Kurz nach dem Einreichen des neuen Gesetzesentwurfs zur Arbeit der Antikorruptionsbehörden beim Parlament - der Obersten Rada - am Donnerstag erklärte Selenskyj, künftig sollten alle Mitarbeiter mit Zugang zu Staatsgeheimnissen Lügendetektortests unterzogen werden. Das sei notwendig, um einen russischen Einfluss in den staatlichen Stellen auszuschließen. Selenskyj sprach von "regelmäßigen Kontrollen".

Der Präsident hatte in den vergangenen Tagen den Antikorruptionsbehörden "russischen Einfluss" vorgeworfen. Razzien mit Festnahmen ihrer Mitarbeiter sowie die am Mittwoch von ihm unterschriebene Unterstellung der Behörden unter die Generalstaatsanwaltschaft hatte er unter anderem damit begründet.
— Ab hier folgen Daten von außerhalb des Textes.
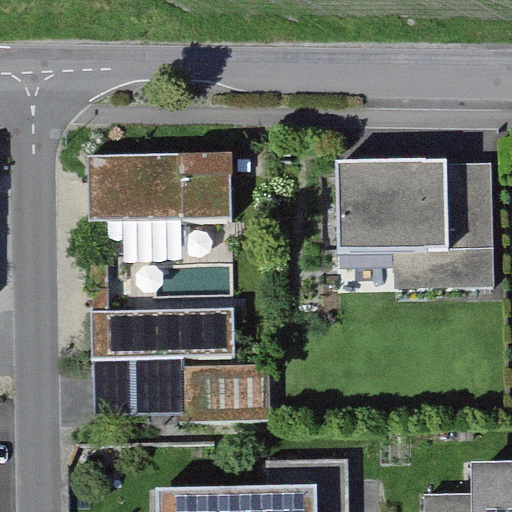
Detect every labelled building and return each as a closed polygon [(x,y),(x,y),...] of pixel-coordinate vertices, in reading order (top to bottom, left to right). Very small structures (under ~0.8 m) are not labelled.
[(235,154),(93,154),(93,218),(234,218),(235,154)] [(499,161),(339,167),(342,251),(399,249),(400,288),(503,284),(499,161)] [(229,316),(92,319),(93,367),(93,392),(94,421),(181,419),(181,427),(268,425),(267,372),(230,373),(229,316)] [(357,511),(357,460),(275,462),(275,489),(157,492),(157,511),(357,511)] [(511,511),(511,471),(467,472),(467,498),(423,499),(423,511),(511,511)]
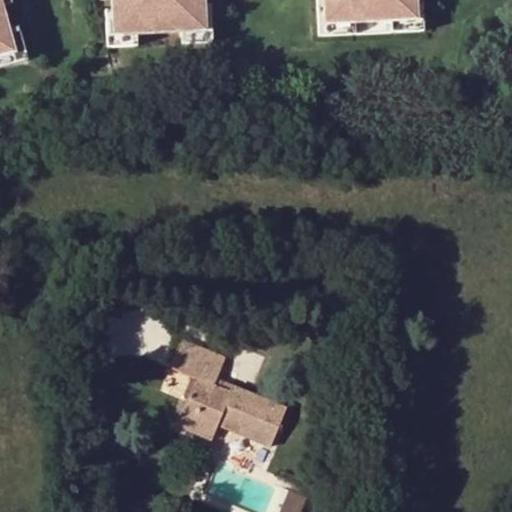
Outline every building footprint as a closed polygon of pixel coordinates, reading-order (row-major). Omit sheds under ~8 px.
[(111,0),(112,11),(104,12),(106,36),(135,34),(180,32),(212,30),(210,6),(202,7),(201,0),(111,0)] [(318,25),(344,24),(423,19),(421,0),(317,0),(316,0),(318,25)] [(0,55),(12,52),(6,30),(0,8),(0,55)] [(344,24),(318,25),(318,37),(346,36),(423,32),(423,19),(344,24)] [(6,30),(12,52),(0,55),(0,68),(27,61),(18,27),(6,30)] [(212,30),(180,32),(181,44),(212,42),(212,30)] [(106,36),(107,48),(136,46),(135,34),(106,36)] [(212,387),(215,380),(224,359),(181,341),(169,368),(196,380),(176,426),(211,441),(217,425),(270,446),(285,410),(230,387),(227,393),(212,387)] [(230,387),(215,380),(212,387),(227,393),(230,387)]
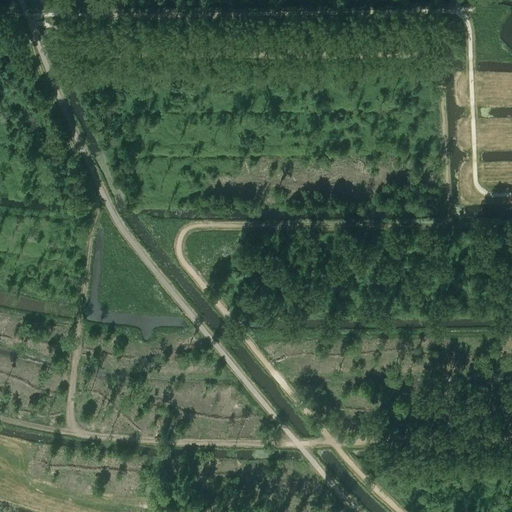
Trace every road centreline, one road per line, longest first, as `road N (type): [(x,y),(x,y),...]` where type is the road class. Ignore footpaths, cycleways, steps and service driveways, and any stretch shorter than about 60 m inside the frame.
road 1 (unknown): [(22,21),(56,29),(83,55),(402,52),(439,62),(443,219),(198,225),(187,228),(177,251),(398,511)]
road 2 (unknown): [(511,438),(260,444),(68,433),(98,205),(15,0)]
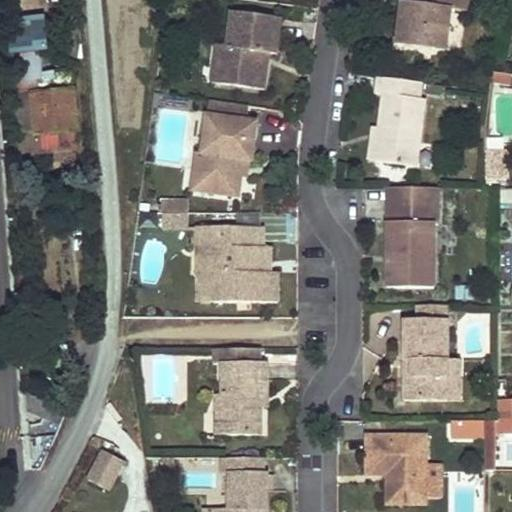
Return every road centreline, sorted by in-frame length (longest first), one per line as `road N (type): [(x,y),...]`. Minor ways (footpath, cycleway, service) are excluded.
road 1 (residential): [(98,0),(121,269),(94,393),(27,511)]
road 2 (residential): [(316,511),(312,403),(346,333),(343,250),(310,188),(315,99),(334,0)]
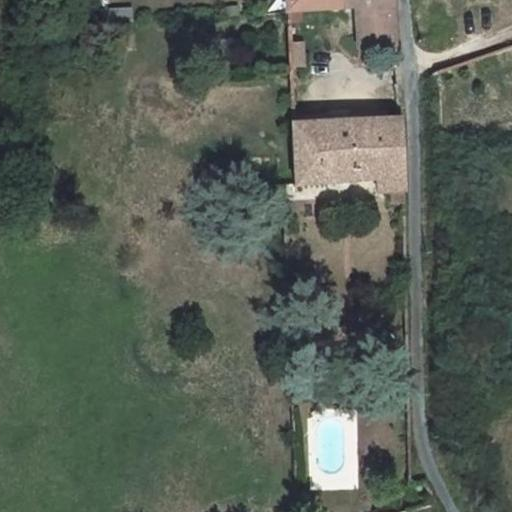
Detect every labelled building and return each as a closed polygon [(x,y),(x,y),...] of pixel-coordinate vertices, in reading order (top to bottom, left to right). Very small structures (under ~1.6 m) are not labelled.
[(285,0),(286,12),(298,11),(344,8),(342,0),(285,0)] [(355,7),(358,49),(364,54),(397,51),(394,3),(355,6),(355,7)] [(298,11),(286,12),(287,23),(298,22),(298,11)] [(301,45),(288,46),(289,64),(302,63),(301,45)] [(397,112),(396,109),(393,107),(390,108),(388,111),(388,114),(390,116),(393,116),(396,115),(397,112)] [(295,187),(377,180),(378,193),(390,192),(405,191),(406,191),(401,119),(292,124),(295,185),(295,187)] [(405,191),(390,192),(389,203),(406,204),(405,191)]
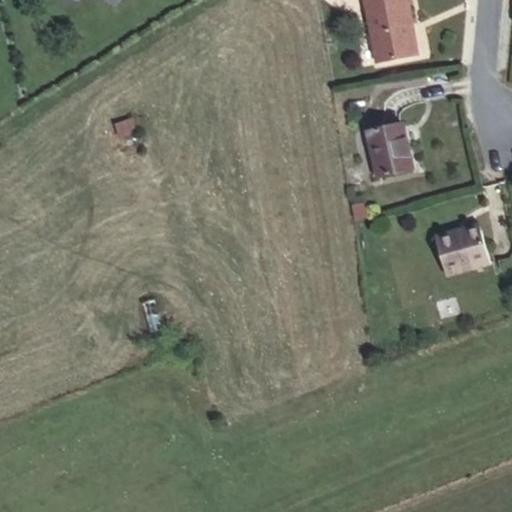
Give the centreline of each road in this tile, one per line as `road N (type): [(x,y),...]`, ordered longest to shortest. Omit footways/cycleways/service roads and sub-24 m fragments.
road 1 (track): [(0,122),(204,0)]
road 2 (residential): [(484,0),(481,83),(505,130)]
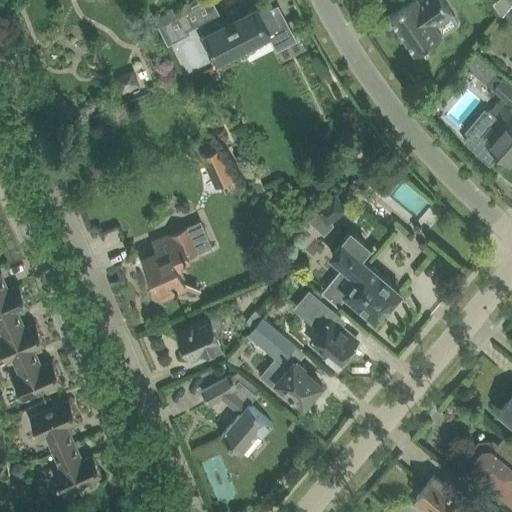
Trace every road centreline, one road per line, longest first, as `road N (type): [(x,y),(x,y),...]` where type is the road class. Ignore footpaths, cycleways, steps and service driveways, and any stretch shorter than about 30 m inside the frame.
road 1 (residential): [(197,511),(0,57)]
road 2 (residential): [(0,157),(152,511)]
road 3 (residential): [(278,511),(349,446),(511,249)]
road 4 (unclassified): [(511,242),(358,72),(320,0)]
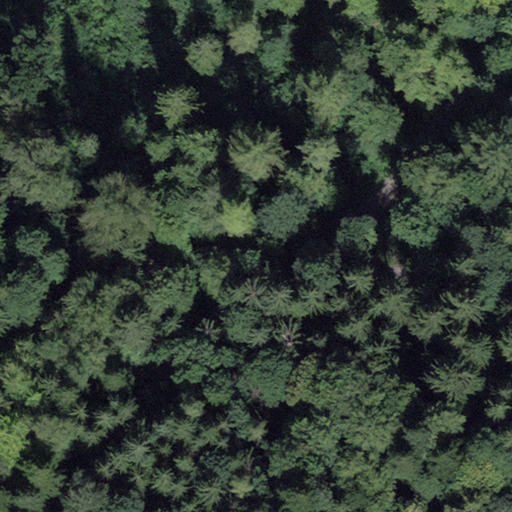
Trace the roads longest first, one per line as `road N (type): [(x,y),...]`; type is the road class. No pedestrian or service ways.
road 1 (track): [(91,297),(111,279),(359,216),(380,203),(475,74),(501,0)]
road 2 (track): [(91,297),(452,262),(511,198)]
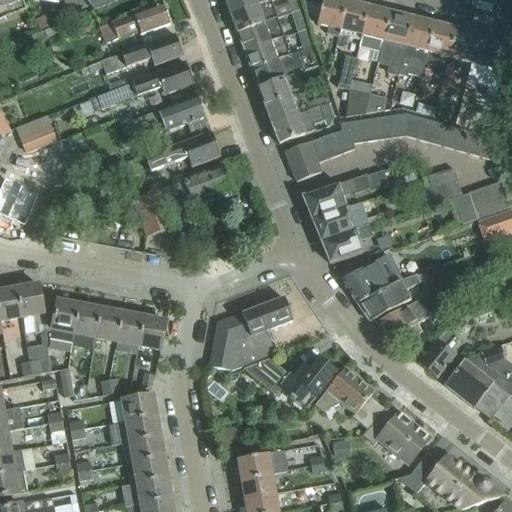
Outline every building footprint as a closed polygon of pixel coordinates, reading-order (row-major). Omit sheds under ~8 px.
[(17,0),(0,0),(0,13),(7,10),(7,9),(19,5),(17,0)] [(85,0),(93,10),(112,2),(110,0),(85,0)] [(272,1),(275,0),(222,0),(229,16),(271,1),(272,1)] [(278,19),(291,15),(291,14),(299,11),(295,0),(286,0),(288,4),(274,9),(272,1),(271,1),(229,16),(236,34),(277,19),(278,19)] [(339,36),(347,3),(334,0),(304,0),(322,4),(317,26),(328,29),(327,34),(338,37),(339,36)] [(360,41),(368,8),(347,3),(339,36),(360,41)] [(170,25),(163,5),(99,28),(105,45),(139,32),(141,36),(170,25)] [(380,53),(390,14),(368,8),(360,41),(359,48),(380,53)] [(305,29),(299,11),(291,14),(291,15),(297,32),(305,29)] [(405,48),(412,20),(390,14),(380,53),(378,62),(390,65),(388,73),(398,75),(405,48)] [(284,37),(278,19),(277,19),(236,34),(243,53),(284,37)] [(426,54),(434,25),(412,20),(405,48),(398,75),(398,76),(407,78),(407,75),(420,78),(424,66),(427,54),(426,54)] [(441,88),(456,30),(434,25),(426,54),(427,54),(424,66),(436,69),(432,86),(441,88)] [(25,48),(61,34),(58,26),(21,40),(25,48)] [(311,47),(305,29),(297,32),(303,51),(311,47)] [(470,64),(477,36),(456,30),(441,88),(450,90),(455,73),(458,74),(461,62),(470,64)] [(182,58),(174,36),(127,53),(121,55),(110,59),(80,71),(84,76),(103,68),(106,76),(151,60),(154,68),(182,58)] [(492,70),(500,41),(477,36),(470,64),(492,70)] [(290,55),(284,37),(243,53),(249,71),(290,55)] [(61,38),(48,43),(52,54),(65,50),(61,38)] [(311,47),(303,51),(290,55),(249,71),(256,89),(297,74),(306,70),(303,60),(314,55),(311,47)] [(349,92),(349,91),(356,59),(345,56),(337,89),(349,92)] [(193,86),(185,64),(123,87),(119,88),(115,90),(89,100),(94,113),(136,98),(137,99),(162,89),(165,96),(193,86)] [(304,91),(305,93),(324,86),(321,77),(302,84),(297,74),(256,89),(263,107),(304,91)] [(473,89),(476,78),(468,75),(465,87),(473,89)] [(495,101),(502,78),(491,75),(484,98),(495,101)] [(123,87),(121,82),(113,85),(115,90),(119,88),(123,87)] [(270,126),(330,103),(328,97),(308,104),(305,93),(304,91),(263,107),(270,126)] [(365,115),(370,95),(349,91),(349,92),(345,119),(365,115)] [(382,107),(384,97),(374,95),(371,105),(382,107)] [(197,98),(133,122),(140,141),(165,132),(166,133),(187,125),(192,140),(210,133),(205,119),(197,98)] [(24,111),(31,130),(52,122),(45,103),(24,111)] [(315,132),(314,126),(325,122),(327,128),(329,127),(334,120),(333,117),(329,106),(331,105),(330,103),(270,126),(278,146),(315,132)] [(433,117),(435,109),(418,104),(416,113),(433,117)] [(11,131),(0,109),(0,135),(11,131)] [(406,138),(403,115),(389,118),(392,140),(406,138)] [(418,141),(423,121),(403,115),(406,138),(407,138),(418,141)] [(389,118),(376,120),(379,142),(392,140),(389,118)] [(379,142),(376,120),(363,122),(366,144),(379,142)] [(431,145),(436,124),(423,121),(418,141),(431,145)] [(363,122),(341,126),(341,133),(342,138),(352,137),(353,146),(366,144),(363,122)] [(444,149),(448,127),(436,124),(431,145),(444,149)] [(456,152),(461,131),(448,127),(444,149),(456,152)] [(37,152),(57,144),(51,128),(19,140),(25,157),(37,152)] [(469,156),(474,134),(461,131),(456,152),(469,156)] [(192,140),(145,158),(150,173),(173,165),(177,174),(191,169),(219,158),(210,133),(192,140)] [(333,135),(340,157),(354,151),(353,146),(352,137),(342,138),(341,133),(333,135)] [(83,134),(64,141),(72,162),(91,155),(83,134)] [(469,156),(492,163),(484,137),(474,134),(469,156)] [(321,140),(329,161),(340,157),(333,135),(330,136),(321,140)] [(309,144),(315,159),(317,165),(329,161),(321,140),(309,144)] [(64,142),(54,146),(62,166),(71,163),(64,142)] [(309,144),(285,154),(290,169),(315,159),(309,144)] [(315,159),(290,169),(296,184),(321,175),(317,165),(315,159)] [(142,172),(138,160),(119,167),(123,179),(142,172)] [(71,163),(62,166),(70,187),(79,184),(71,163)] [(189,205),(231,189),(223,168),(132,201),(132,203),(125,205),(129,216),(136,213),(146,240),(172,230),(165,212),(179,207),(189,205)] [(457,182),(453,170),(422,179),(425,190),(423,190),(424,193),(457,182)] [(346,208),(342,197),(353,194),(354,196),(371,189),(371,188),(387,183),(383,172),(367,177),(366,176),(302,199),(310,220),(346,208)] [(4,179),(0,188),(0,216),(7,220),(22,187),(4,179)] [(462,197),(457,182),(424,193),(429,207),(449,201),(462,197)] [(501,184),(485,189),(495,218),(511,213),(511,212),(501,184)] [(22,187),(7,220),(25,228),(39,195),(22,187)] [(485,189),(468,195),(476,222),(479,221),(480,223),(489,220),(495,218),(485,189)] [(476,222),(468,195),(462,197),(449,201),(457,228),(476,222)] [(367,220),(361,203),(346,208),(310,220),(320,243),(369,227),(385,222),(383,215),(367,220)] [(49,230),(57,213),(45,208),(41,217),(36,230),(51,237),(53,237),(49,230)] [(511,233),(511,212),(511,213),(495,218),(489,220),(495,239),(511,233)] [(373,238),(369,227),(320,243),(329,266),(363,254),(359,242),(373,238)] [(387,256),(341,282),(357,305),(396,283),(400,281),(387,256)] [(445,269),(429,273),(432,285),(448,281),(445,269)] [(420,284),(417,275),(402,280),(357,305),(368,321),(398,306),(410,299),(406,291),(420,284)] [(47,333),(38,286),(16,291),(21,319),(32,318),(34,335),(47,333)] [(422,333),(417,325),(450,307),(441,289),(407,307),(406,307),(375,324),(386,341),(390,339),(395,346),(422,333)] [(21,319),(16,291),(0,293),(0,320),(1,323),(21,319)] [(275,355),(267,333),(292,324),(284,300),(218,325),(209,369),(230,373),(275,355)] [(73,336),(78,307),(57,303),(52,332),(50,341),(71,345),(73,336)] [(95,340),(100,311),(78,307),(73,336),(95,340)] [(117,344),(122,315),(100,311),(95,340),(117,344)] [(139,349),(144,319),(122,315),(117,344),(115,351),(136,356),(138,348),(139,349)] [(437,381),(457,357),(447,349),(471,319),(467,316),(464,320),(458,315),(418,366),(437,381)] [(160,353),(166,323),(144,319),(139,349),(160,353)] [(473,410),(499,378),(487,369),(506,362),(500,347),(477,356),(466,360),(445,387),(473,410)] [(51,373),(49,359),(29,363),(32,377),(51,373)] [(305,410),(336,374),(319,359),(309,371),(304,366),(293,381),(269,361),(243,371),(274,397),(280,390),(291,398),(289,400),(294,403),(295,402),(305,410)] [(32,377),(29,363),(20,365),(22,379),(32,377)] [(71,384),(69,370),(59,372),(61,386),(71,384)] [(386,410),(370,397),(373,393),(345,370),(314,407),(322,413),(341,404),(354,415),(351,418),(367,431),(362,437),(363,438),(386,410)] [(151,389),(154,378),(154,377),(144,375),(141,390),(151,389)] [(56,390),(55,380),(41,383),(43,392),(56,390)] [(121,394),(118,380),(109,382),(112,396),(121,394)] [(112,396),(109,382),(100,384),(102,397),(112,396)] [(73,397),(71,384),(61,386),(64,399),(73,397)] [(157,418),(153,397),(122,403),(126,423),(157,418)] [(17,410),(5,412),(0,412),(0,434),(9,433),(21,431),(17,410)] [(429,440),(398,414),(396,418),(386,410),(363,438),(373,446),(377,442),(407,466),(429,440)] [(62,424),(61,413),(46,416),(48,426),(62,424)] [(160,438),(157,418),(126,423),(112,426),(115,446),(129,444),(160,438)] [(83,431),(82,422),(69,424),(70,433),(83,431)] [(64,432),(62,424),(48,426),(49,435),(63,432),(64,432)] [(85,440),(83,431),(70,433),(72,442),(85,440)] [(0,456),(13,454),(13,453),(9,433),(0,434),(0,456)] [(164,459),(160,438),(129,444),(133,464),(164,459)] [(28,471),(24,452),(24,451),(13,453),(13,454),(0,456),(0,478),(23,474),(23,472),(28,471)] [(282,454),(269,456),(268,456),(237,462),(241,481),(272,476),(273,477),(287,475),(282,454)] [(69,464),(68,455),(54,458),(56,467),(69,464)] [(323,467),(320,458),(309,459),(311,469),(323,467)] [(168,480),(164,459),(133,464),(137,485),(168,480)] [(503,498),(490,488),(490,487),(490,486),(489,484),(488,483),(486,481),(484,481),(483,480),(482,480),(479,481),(478,482),(477,482),(451,461),(449,460),(447,460),(446,460),(444,460),(443,461),(442,462),(425,483),(460,511),(503,498)] [(91,472),(89,463),(76,465),(77,474),(91,472)] [(71,474),(69,464),(56,467),(57,476),(71,474)] [(324,473),(323,467),(311,469),(312,475),(324,473)] [(92,481),(91,472),(77,474),(79,483),(92,481)] [(0,500),(27,496),(23,474),(0,478),(0,500)] [(276,495),(272,476),(241,481),(244,501),(276,495)] [(171,500),(168,480),(137,485),(140,506),(171,500)] [(278,511),(276,495),(244,501),(246,511),(278,511)] [(342,504),(340,495),(328,498),(329,506),(342,504)] [(173,511),(171,500),(140,506),(126,508),(126,511),(173,511)] [(0,511),(54,511),(53,507),(51,502),(0,510),(0,511)] [(511,511),(511,506),(506,502),(497,511),(511,511)]
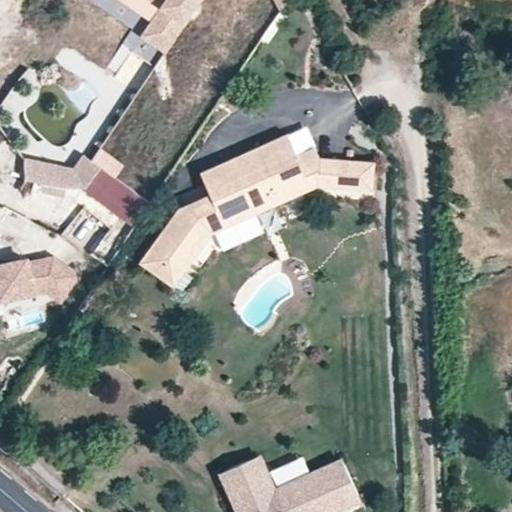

"Jeder, der Zugang zu Staatsgeheimnissen hat - und das gilt nicht nur für (die Antikorruptionsbehörden) NABU und SAP, sondern auch für das Staatliche Büro für Ermittlungen, unsere nationale Polizei - muss sich einem Lügendetektortest unterziehen", hieß es von Selenskyj. Schon bisher gab es solche Tests, aber nicht in der nun geplanten Dichte.

Das NABU teilte am Donnerstagabend mit, dass laut dem Gesetzesentwurf nicht der Geheimdienst SBU die Tests führe, sondern eine verwaltungsinterne Kontrollstelle. Der auf der Rada-Seite veröffentlichte Text spricht aber bei der ersten Kontrolle nach Inkrafttreten des Gesetzes explizit vom SBU. Alle nachfolgenden Kontrollen sollen mindestens alle zwei Jahre durch interne Kontrollorgane erfolgen.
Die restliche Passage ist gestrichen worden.